§ SOURCE DOCUMENT
===============
Taking the term in that meaning, it would apply to every human creature, if a member of a political society, and not sovereign therein. It could not apply to a human being not a member of any political society, for a human being in that situation has no legal rights, and is free from legal obligations. Nor, taken in that meaning, can it apply to a monarch, for as I have before observed,35 we cannot say with correctness, that sovereigns have legal rights, nor that they are subject to legal obligations. Obligations are imposed, and rights conferred by laws. He, therefore, who has rights, or who lies under obligations, occupies a position wherein sovereigns are not. He is in a state of subjection, or in a habit of obedience, to some determinate superior from whom he receives the law.
35 See p. 281 et seq., ante.
But, according to the meaning which was attached to it by the Roman Lawyers, neither of the significations in question belongs to the term ‘person.’ They neither confined it to human beings, considered as invested with rights; nor did they even restrict it to human beings, considered as subject to obligations. The meaning which they attached to the term, is the familiar or vulgar meaning. With them ‘persona’ denoted ‘homo,’ or any being which can be styled human.
The modern limitation of the term ‘person’ to ‘human beings considered as invested with rights,’ appears to have arisen thus: 1st, A person was defined by many of the modem Civilians, ‘a human being bearing a status or condition.’ 2ndly, The authors of the definition used the term ‘status’ in a peculiar and narrow sense. They assumed that every status 351comprises rights, or, at least, comprises capacities to acquire or take rights. They assumed that a status or condition could not be ascribed to any one who was excluded from all rights, and was simply subject to duties. Now there is no classical authority for defining a person, ‘a human being bearing a status or condition.’ And further, I could cite numerous passages from the Classical Jurists, in which a status or condition is ascribed to the slave: That is to say, to a human being who is excluded from rights; and whose condition or status is therefore purely onerous, or consists of duties merely. The truth appears to be that the authors of the definition considered the term ‘status’ as equivalent to the term ‘caput:’ a word denoting conditions of a particular class: conditions which do comprise rights, and comprise rights so numerous and important, that the conditions or status of which those rights are constituent parts, are marked and distinguished by a name importing pre-eminence.
===============
§ DATA PROVIDED
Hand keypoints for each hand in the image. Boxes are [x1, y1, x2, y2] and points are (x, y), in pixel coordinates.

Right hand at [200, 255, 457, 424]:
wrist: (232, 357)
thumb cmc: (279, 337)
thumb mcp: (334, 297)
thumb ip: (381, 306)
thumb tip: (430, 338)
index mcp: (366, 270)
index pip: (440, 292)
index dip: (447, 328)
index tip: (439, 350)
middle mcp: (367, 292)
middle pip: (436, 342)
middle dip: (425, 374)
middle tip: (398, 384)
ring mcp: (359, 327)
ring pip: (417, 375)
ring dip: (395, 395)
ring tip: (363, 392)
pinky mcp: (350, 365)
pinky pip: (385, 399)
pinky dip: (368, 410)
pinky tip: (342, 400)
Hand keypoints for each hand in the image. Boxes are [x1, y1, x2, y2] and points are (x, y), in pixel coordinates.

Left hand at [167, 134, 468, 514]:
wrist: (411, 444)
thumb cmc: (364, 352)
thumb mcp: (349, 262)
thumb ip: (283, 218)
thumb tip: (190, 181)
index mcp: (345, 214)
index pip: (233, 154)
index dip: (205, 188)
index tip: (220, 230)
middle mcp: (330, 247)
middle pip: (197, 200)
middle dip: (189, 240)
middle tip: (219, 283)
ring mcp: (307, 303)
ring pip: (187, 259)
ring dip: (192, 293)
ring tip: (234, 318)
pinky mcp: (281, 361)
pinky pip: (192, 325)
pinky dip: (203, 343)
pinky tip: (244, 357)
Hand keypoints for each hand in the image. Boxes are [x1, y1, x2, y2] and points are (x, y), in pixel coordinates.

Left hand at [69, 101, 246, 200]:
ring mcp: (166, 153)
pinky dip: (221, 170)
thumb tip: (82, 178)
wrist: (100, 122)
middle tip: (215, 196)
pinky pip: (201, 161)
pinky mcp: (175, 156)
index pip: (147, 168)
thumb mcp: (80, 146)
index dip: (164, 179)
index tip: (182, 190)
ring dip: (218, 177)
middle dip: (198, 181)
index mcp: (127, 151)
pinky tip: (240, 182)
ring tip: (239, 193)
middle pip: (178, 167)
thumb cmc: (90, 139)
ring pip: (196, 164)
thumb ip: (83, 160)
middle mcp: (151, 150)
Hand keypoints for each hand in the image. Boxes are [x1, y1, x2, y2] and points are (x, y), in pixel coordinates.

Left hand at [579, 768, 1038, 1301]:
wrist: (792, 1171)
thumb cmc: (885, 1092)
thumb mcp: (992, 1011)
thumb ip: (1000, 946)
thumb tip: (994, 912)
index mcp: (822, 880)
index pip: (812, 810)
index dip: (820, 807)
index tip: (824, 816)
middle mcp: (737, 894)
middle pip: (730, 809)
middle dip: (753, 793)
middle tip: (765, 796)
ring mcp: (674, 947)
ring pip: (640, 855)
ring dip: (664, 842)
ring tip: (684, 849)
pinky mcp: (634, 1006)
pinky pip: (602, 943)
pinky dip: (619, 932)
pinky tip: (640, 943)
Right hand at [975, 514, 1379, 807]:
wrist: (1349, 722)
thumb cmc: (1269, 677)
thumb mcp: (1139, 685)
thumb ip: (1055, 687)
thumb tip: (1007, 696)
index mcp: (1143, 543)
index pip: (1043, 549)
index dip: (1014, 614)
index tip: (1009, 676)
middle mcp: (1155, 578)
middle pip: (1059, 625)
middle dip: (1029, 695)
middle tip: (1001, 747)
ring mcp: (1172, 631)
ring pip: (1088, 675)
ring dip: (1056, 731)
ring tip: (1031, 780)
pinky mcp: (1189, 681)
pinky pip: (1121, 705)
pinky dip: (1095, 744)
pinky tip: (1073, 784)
===============
§ WHAT TO WORK ON
Write a continuation of the jurisprudence passage on the meaning of the term "person," beginning after its final sentence.

§ OUTPUT FOR THIS TASK
For the purpose of ascertaining the meaning which should be assigned to the term status, I have searched the meanings which were annexed to it by the Roman Lawyers, through the Institutes of Gaius and Justinian, and through the more voluminous Digest of the latter. And the result at which I have arrived is this: that status and caput are not synonymous expressions, but that the term caput signifies certain conditions which are capital or principal: which cannot be acquired and cannot be lost, without a mighty and conspicuous change in the legal position of the party. Such, for instance, are the status libertatis and the status civitatis: that is to say, the condition of the freeman, as opposed to the condition of the slave; and the condition of the citizen or member of the political society, as opposed to the condition of the foreigner.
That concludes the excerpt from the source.